ERBIL, Kurdistan Region – Beijing delivered a consignment of 1,008 coronavirus testing kits to the Kurdistan Region on Tuesday to help health authorities contain the outbreak.

The cargo arrived at Erbil International Airport on Tuesday morning and was received by Kurdistan Regional Government (KRG) health minister Dr. Saman Barzanji and Chinese Consul General to Erbil Ni Ruchi.

Speaking at a press conference at the airport on Tuesday, Barzanji thanked the Chinese government for its aid delivery.

“It is a great message from the people of China to the people of the Kurdistan Region,” Barzanji said. “They have promised that they will provide more important support.”

“On March 27, a group of three or four Chinese experts that are now in Baghdad will visit the Kurdistan Region to evaluate the state of the spread of coronavirus in the Kurdistan Region and to evaluate the mechanisms of dealing with the disease by the health ministry,” he added.

The coronavirus outbreak first emerged in the Chinese city of Wuhan in December 2019 before spreading across the globe. As of Tuesday, China has confirmed 81,514 infections and 3,274 deaths.

Now Beijing is taking the lead as the world’s top donor of medical supplies and expertise to help other virus-hit nations cope with the outbreak, particularly Italy.

The Chinese Consulate in Erbil has already donated 300,000 face masks to support health authorities in the Region.

Consul General Ruchi told Tuesday’s press conference the Chinese government will continue to donate medical equipment to the Kurdistan Region.

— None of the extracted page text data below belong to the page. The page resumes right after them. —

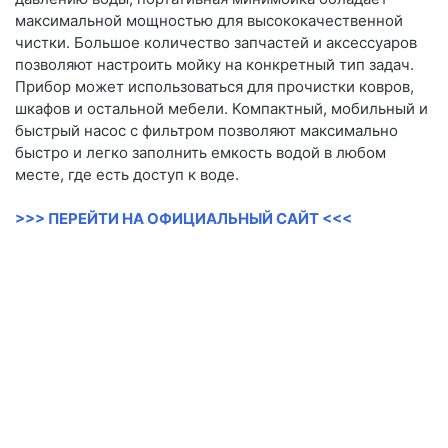
максимальной мощностью для высококачественной
чистки. Большое количество запчастей и аксессуаров
позволяют настроить мойку на конкретный тип задач.
Прибор может использоваться для прочистки ковров,
шкафов и остальной мебели. Компактный, мобильный и
быстрый насос с фильтром позволяют максимально
быстро и легко заполнить емкость водой в любом
месте, где есть доступ к воде.
>>> ПЕРЕЙТИ НА ОФИЦИАЛЬНЫЙ САЙТ <<<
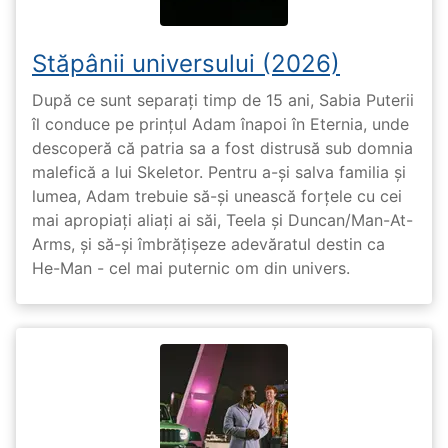
Stăpânii universului (2026)
După ce sunt separați timp de 15 ani, Sabia Puterii
îl conduce pe prințul Adam înapoi în Eternia, unde
descoperă că patria sa a fost distrusă sub domnia
malefică a lui Skeletor. Pentru a-și salva familia și
lumea, Adam trebuie să-și unească forțele cu cei
mai apropiați aliați ai săi, Teela și Duncan/Man-At-
Arms, și să-și îmbrățișeze adevăratul destin ca
He-Man - cel mai puternic om din univers.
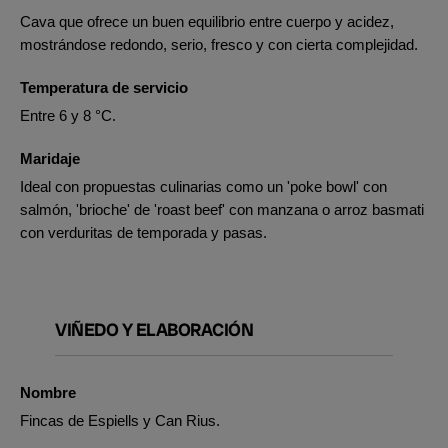
Cava que ofrece un buen equilibrio entre cuerpo y acidez,
mostrándose redondo, serio, fresco y con cierta complejidad.
Temperatura de servicio
Entre 6 y 8 °C.
Maridaje
Ideal con propuestas culinarias como un 'poke bowl' con
salmón, 'brioche' de 'roast beef' con manzana o arroz basmati
con verduritas de temporada y pasas.
VIÑEDO Y ELABORACIÓN
Nombre
Fincas de Espiells y Can Rius.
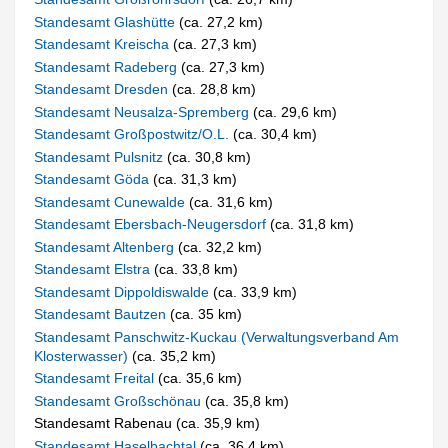
Standesamt Glashütte
(ca. 27,2 km)
Standesamt Kreischa
(ca. 27,3 km)
Standesamt Radeberg
(ca. 27,3 km)
Standesamt Dresden
(ca. 28,8 km)
Standesamt Neusalza-Spremberg
(ca. 29,6 km)
Standesamt Großpostwitz/O.L.
(ca. 30,4 km)
Standesamt Pulsnitz
(ca. 30,8 km)
Standesamt Göda
(ca. 31,3 km)
Standesamt Cunewalde
(ca. 31,6 km)
Standesamt Ebersbach-Neugersdorf
(ca. 31,8 km)
Standesamt Altenberg
(ca. 32,2 km)
Standesamt Elstra
(ca. 33,8 km)
Standesamt Dippoldiswalde
(ca. 33,9 km)
Standesamt Bautzen
(ca. 35 km)
Standesamt Panschwitz-Kuckau (Verwaltungsverband Am
Klosterwasser)
(ca. 35,2 km)
Standesamt Freital
(ca. 35,6 km)
Standesamt Großschönau
(ca. 35,8 km)
Standesamt Rabenau (ca. 35,9 km)
Standesamt Haselbachtal
(ca. 36,4 km)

“The Chinese government will prepare more assistance to the Kurdistan Regional Government and people. And also some of the Chinese companies, they are buying some equipment and things to donate to the Kurdistan government,” Ruchi added.

China used its massive state machinery to turn the tide against the virus in recent weeks, reducing new local infections to zero. It continues to record imported infections, however.

Hubei province plans to lift nearly all lockdown restrictions on Wednesday, while measures will remain in place in the provincial capital, Wuhan, until April 8.

The world will no doubt benefit from China’s experience in fighting the pandemic. However, the international response to the crisis has become a new source of animosity between Washington and Beijing.

“China is now trying to repair its severely damaged international image due to its mishandling of the outbreak in Wuhan in early January,” Minxin Pei, a professor of government at Claremont McKenna College in California, told the New York Times last week.

“Donating medical supplies shows China is a responsible and generous world power. It is also touting its success in containing the coronavirus outbreak to suggest its one-party regime is superior to the bumbling democracies in the West, in particular the US.”